С той же самой полудетской улыбкой, в сказке, в притче, Шварц решился осудить тиранию, тиранию, — а дело было еще при Сталине… В жизни был робок, с робостью входил в литературу, благоговел перед русской классикой, а когда дописался до главного, своего, — смел оказался неправдоподобно, до дерзости. «Что значит в наши дни быть беспримерно смелым? Звать черным черное, а белое звать белым…» Эти слова Фридриха фон Логау (1604-1655), немецкого поэта времен Тридцатилетней войны, как нельзя лучше подходят к Шварцу. Жуткая была война, жуткое время, но по сравнению с эпохой Гулага ее жестокости кажутся плюшевыми…

Родился Шварц в 1896 году в Казани, детство провел в Майкопе. Его отец был неблагонадежен: искал справедливости. «Лев Васильев Шварц, выкрест из евреев, мещанин… окончил в 1898 году императорский Казанский университет со степенью врача… был заподозрен в преступной пропаганде среди рабочих… подвергнут обыску и аресту…» Обычная история. Даже из Кубанской области его высылали. Потому-то будущий писатель и оказался провинциалом. Но, кажется, тут, в писательстве Евгения Шварца, отец почти не замешан. Свой литературный и артистический дар Евгений Львович получил по материнской линии. Его мать, Мария Федорова Шелкова, по специальности акушерка, была актрисой-любительницей, входила в правление майкопского театрального кружка. Все семейство тяготело к искусству: один брат матери был скульптором-любителем, другой — актером-любителем.

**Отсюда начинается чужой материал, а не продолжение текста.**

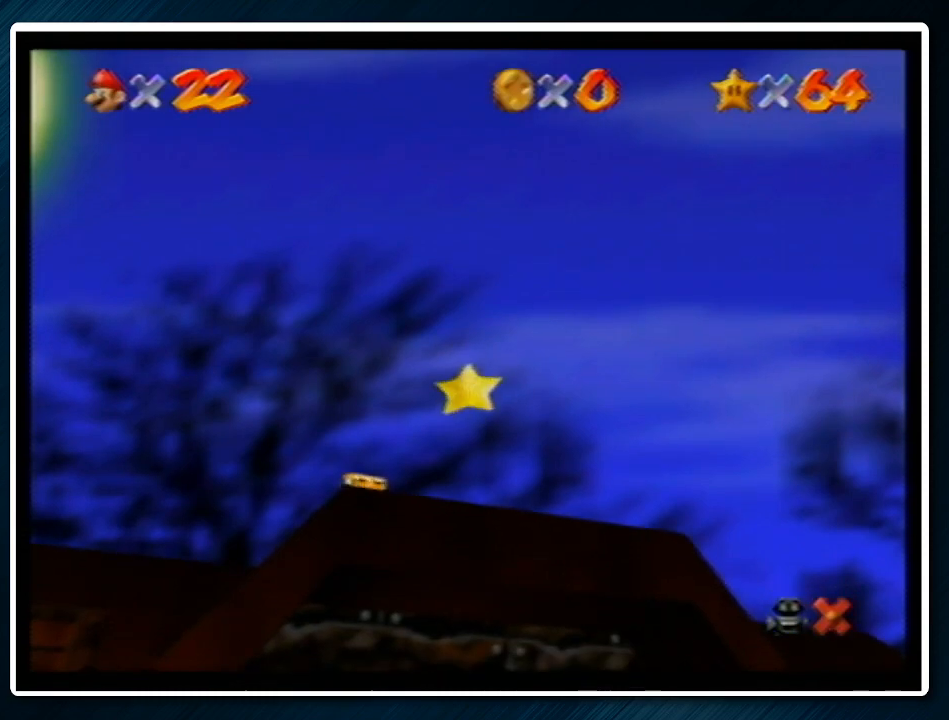
{"buttons": ["A"], "left_stick": "left", "events": []}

И сам Шварц начинал как актер. В годы гражданской войны возникла в Ростове-на-Дону крохотная, в сущности, самодеятельная труппа, каких в ту пору была тьма-тьмущая. Загадочное явление! Голод, разруха, неразбериха; жизнь человеческая идет за пятак, — а молодежь, как никогда прежде, взбудоражена мировыми проблемами, философскими и художественными, главное же — ниспровергательством всего старого. Революция, одним словом.

Труппу создали совсем молодые люди: мальчишки и девчонки, друзья и родственники. Одна из девчонок, Гаянэ Халайджиева, на сцене Холодова, еще в Ростове стала первой женой Шварца. К ухаживаниям Шварца она была холодна. Вышла за него — после холодной ванны. Влюбленный до безумия Шварц клялся неуступчивой Гаянэ, что выполнит любое ее желание. Она пошутила: «Прыгни в Дон!», и он прыгнул, а дело было зимой… Кажется, во втором браке Шварц был счастлив.

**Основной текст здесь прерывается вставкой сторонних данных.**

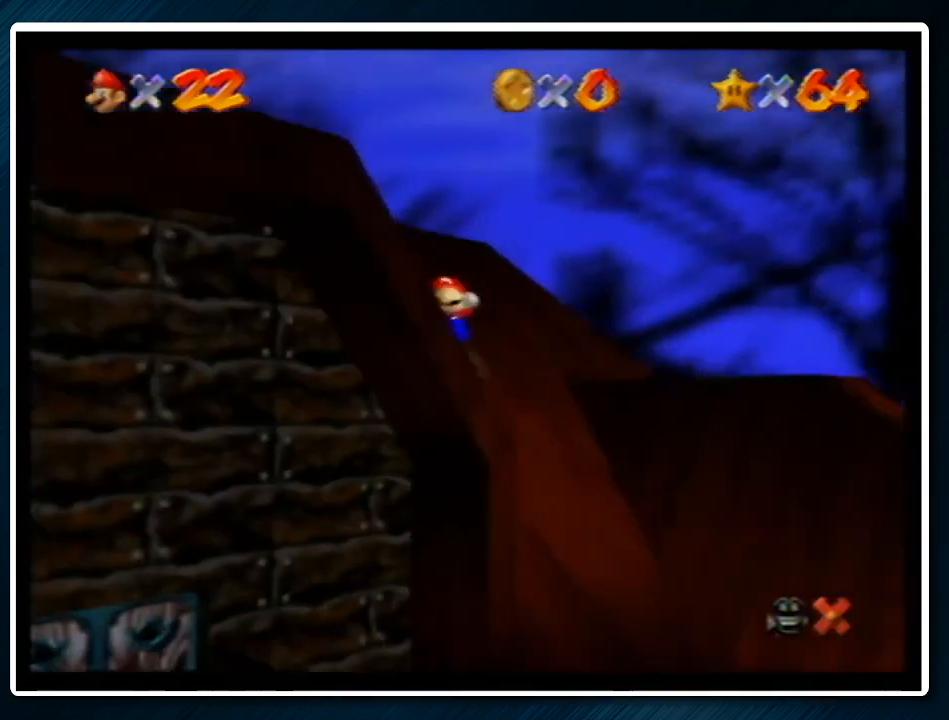
{"buttons": ["A"], "left_stick": "left", "events": [[400, "B", "down"], [433, "B", "up"]]}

В 1921 году, с тремя пьесами в репертуаре, труппа (под именем Театральной мастерской) переехала в Петроград — с тем, чтобы раствориться в нем. Настоящими актерами стали, кажется, только два человека, в том числе — двоюродный брат Евгения Львовича, Антон Шварц, известный впоследствии чтец-декламатор.

Шварц писал стихи, но их все тогда писали; почти все. Значения своим опытам он (как будто бы) не придавал, однако ж они, а главное — его легкий нрав и мягкий юмор, сквозь которые просвечивала общая одаренность, помогли ему сблизиться с ленинградскими писателями той поры, с Серапионовыми братьями (особенно с Зощенкой и Слонимским), Маршаком, Корнеем Чуковским (у которого Шварц несколько месяцев служил секретарем), Борисом Житковым, Хармсом, Заболоцким.

«Был я полон двумя вечными своими чувствами: недовольством собой и уверенностью, что всё будет хорошо. Оба эти чувства делали меня легким, уступчивыми и покладистым… веселым, радостным и праздничным… В 25 лет без образования, профессии, места, я чувствовал себя счастливым хотя бы около литературы…»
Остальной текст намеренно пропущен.